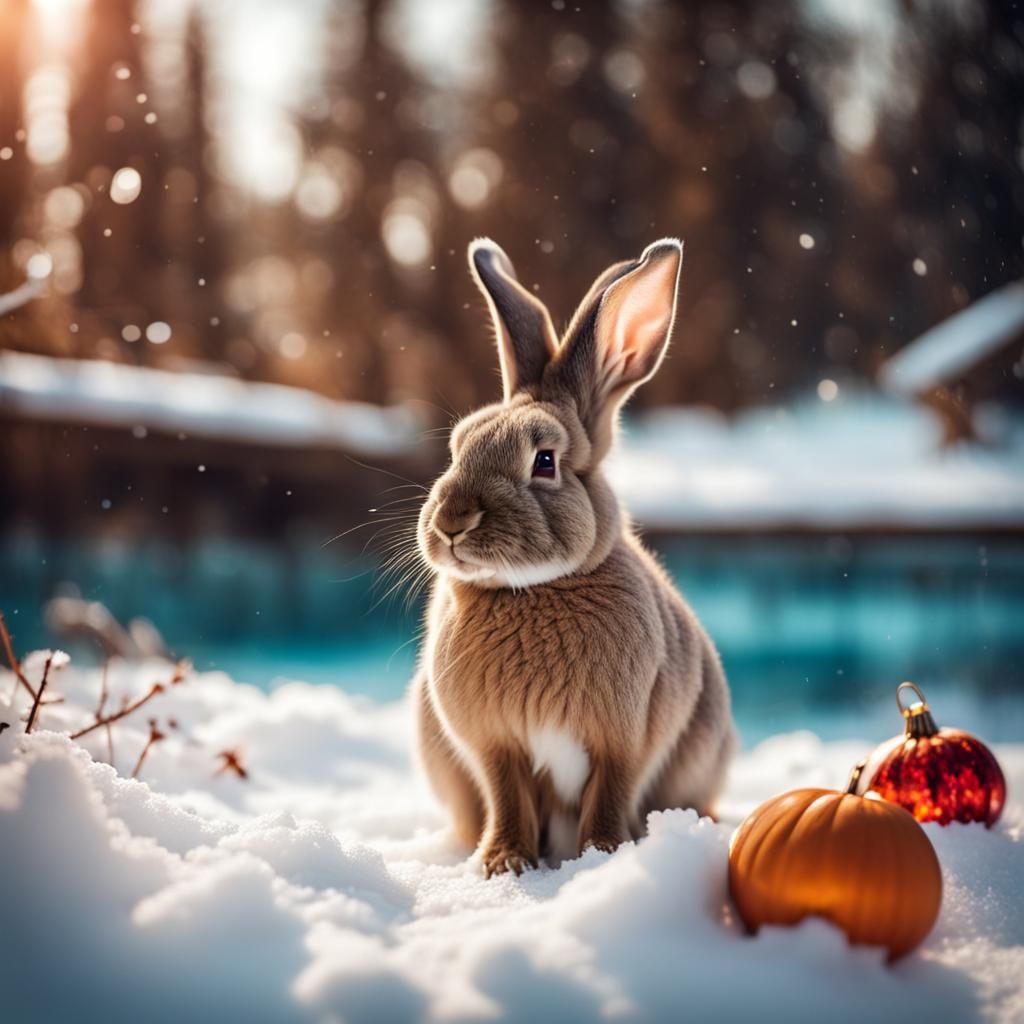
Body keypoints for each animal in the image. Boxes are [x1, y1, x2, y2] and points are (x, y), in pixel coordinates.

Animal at [412, 237, 735, 877]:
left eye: (544, 462)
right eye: (457, 448)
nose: (452, 523)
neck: (531, 588)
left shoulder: (623, 739)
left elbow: (609, 794)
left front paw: (602, 857)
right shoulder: (496, 747)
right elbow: (507, 799)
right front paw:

AIM OF THE TASK - Every line of the data above should be repeated exactly. Omit the pictures.

WRITTEN RESPONSE -
Body keypoints for each animal in the image. Boxes are [x1, y1, x2, y2] and points are (x, y), in pixel coordinates.

Animal at [412, 237, 735, 877]:
left eye: (544, 462)
right eye: (457, 448)
nose: (452, 523)
neck: (531, 588)
left shoulder: (623, 739)
left elbow: (609, 794)
left front paw: (602, 857)
right shoulder: (496, 747)
right elbow: (507, 799)
right front paw:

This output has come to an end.